The Florida hospital where Jacqueline was born claimed it was immune from a lawsuit under NICA. It argued that the injuries Jacqueline suffered were nobody's fault, but just one of the many complications that can occur during birth.

But Tracie Jackson's lawyers eventually discovered that the hospital had administered a drug called Cytotec to induce Jackson's labor. Cytotec is not approved by the FDA for inducing labor. It is only FDA-approved for treating ulcers. The drug's manufacturer warns that Cytotec may cause violent and rapid contractions, bleeding, uterine rupture, infertility, severe brain damage and maternal or fetal death when used for labor. The hospital eventually agreed to pay the Jacksons $6 million.

McMillen says that NICA is so inconsistent with regard to what medical expenses it will and won't pay for that he helped form a support group for NICA families so that they can compare notes to make sure they are all getting what they are entitled to.

Pensacola father Joel Cotton was introduced to NICA in 1999, after the traumatic birth of his son, Noah. During delivery, Cotton's wife's uterus ruptured and an emergency Cesarean section was performed. Noah, however, was deprived of oxygen in the process and ended up with severe cerebral palsy, unable to eat, talk or walk. He required around-the-clock care. He died in his sleep in 2002.

Cotton says that while the NICA staff was kind and compassionate, they weren't necessarily forthcoming with information about what was and wasn't covered by the program. Cotton discovered on his own that his wife, Jill, was entitled to reimbursement for the full-time care she provided for their son. Cotton says no one ever explained to him that NICA would cover co-payments for medications and medical visits and reimburse gas costs for trips to the doctor's office. "It's a secret society over there," says Cotton. "It's all gray."
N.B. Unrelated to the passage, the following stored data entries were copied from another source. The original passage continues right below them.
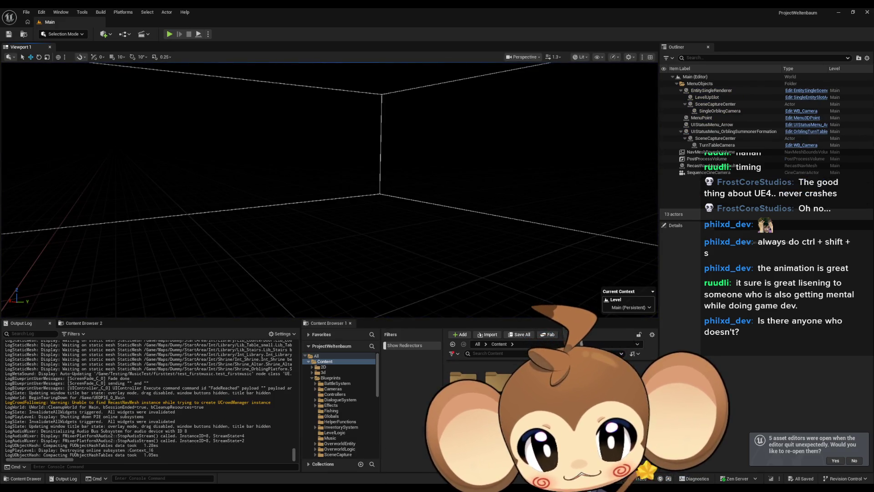
Reopen the StartArea map from Content > Maps > Dummy
double_click(499, 375)
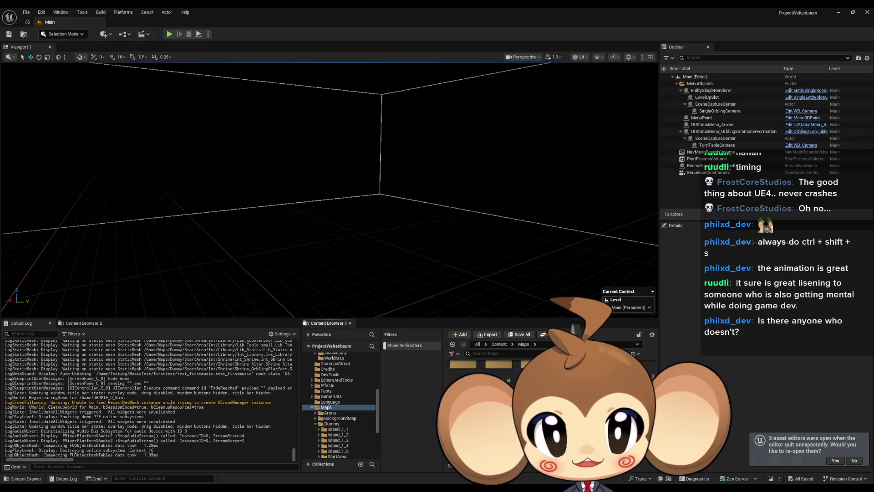
double_click(532, 364)
double_click(463, 410)
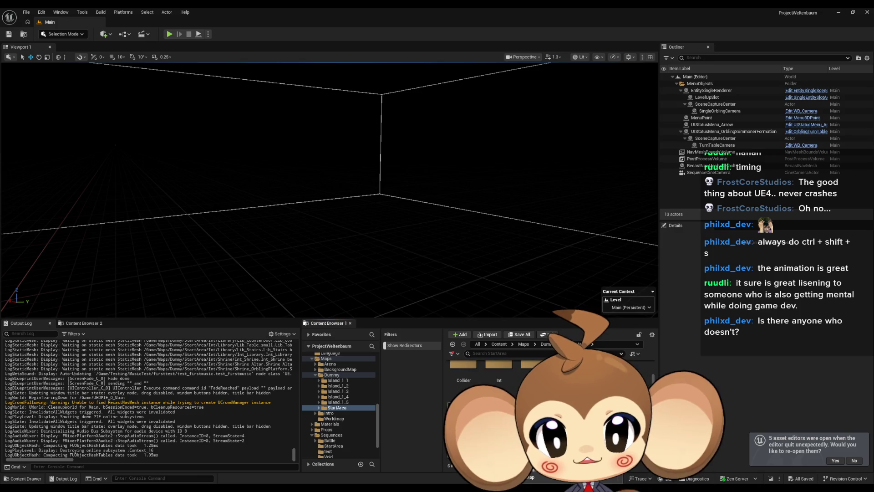
double_click(532, 364)
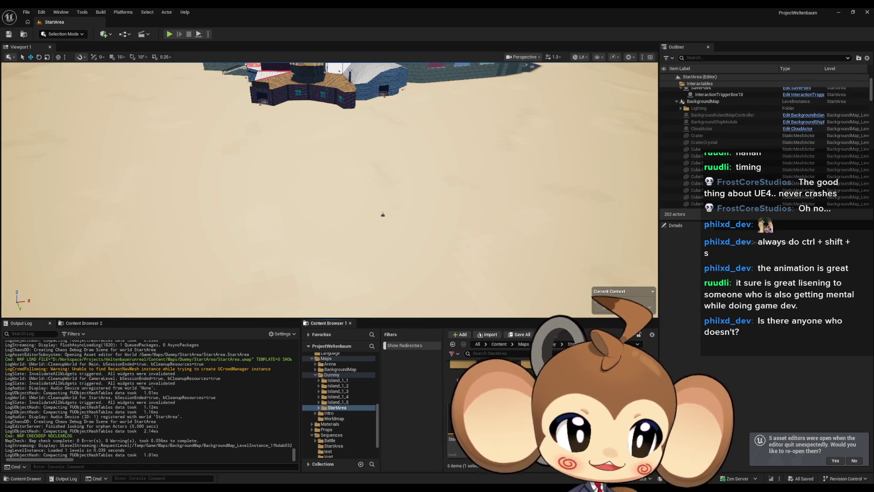
scroll(741, 148, down, 10)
Tampa attorney Richard Gilbert is representing two Florida families in a class-action lawsuit against NICA on behalf of parents who say the association has failed to consistently reimburse them for residential and custodial care they provide for their own children. Over the years, NICA has reimbursed some parents for their custodial care but denied it in other cases. More recently, NICA has sought to ban and reduce the amount of compensation it pays to parents who have left their jobs to care for their children, arguing that the one-time $100,000 payment was all they are entitled to under the law. The case is working its way through the Hillsborough County Circuit Court.

Cotton, however, says the $100,000 lump sum is inadequate and should at the very least be adjusted for inflation. "The objective was to help keep OB/GYNs in the state of Florida, and I think yes they're accomplishing that, but they're not doing anybody any good in the process. They could do better. If you're going to tell me I can't sue the doctor because of this, damn it, I want things taken care of," says Cotton.